===== DATA FOR THIS EXERCISE

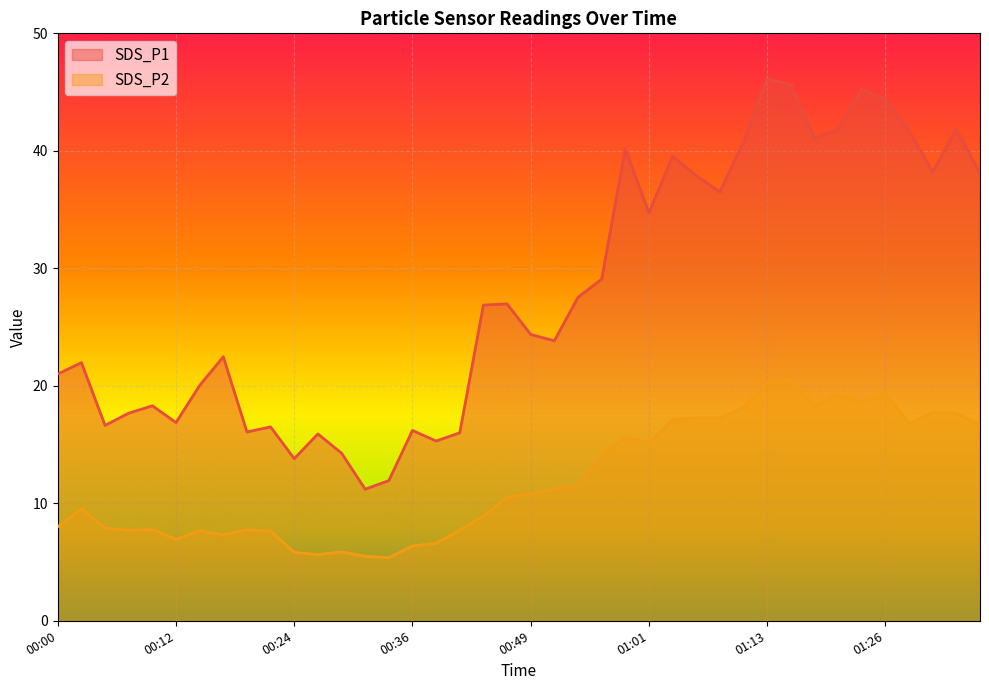

How many values in the SDS_P1 series are below 26?

20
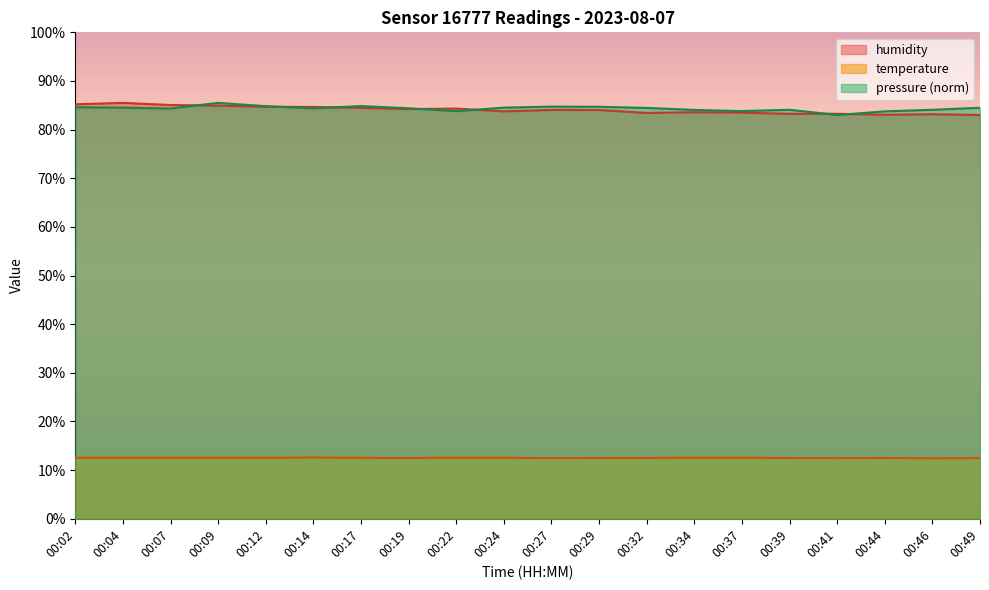

Which series has the widest spread of values?

humidity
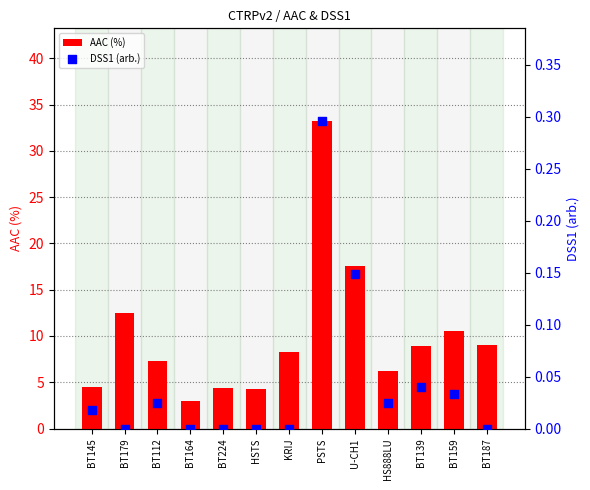

Which series has the largest total across all categories?

AAC (%)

==========

**EXERCISE GOAL**. Render the entries above as a Markdown table with the columns Row and Line, giving each nonblank line its own numbered row. Leave the pictures out of the table.

**RESPONSE TO THIS EXERCISE**.
| Row | Line |
|---|---|
| 1 | How many values in the SDS_P1 series are below 26? |
| 2 | 20 |
| 3 | Which series has the widest spread of values? |
| 4 | humidity |
| 5 | Which series has the largest total across all categories? |
| 6 | AAC (%) |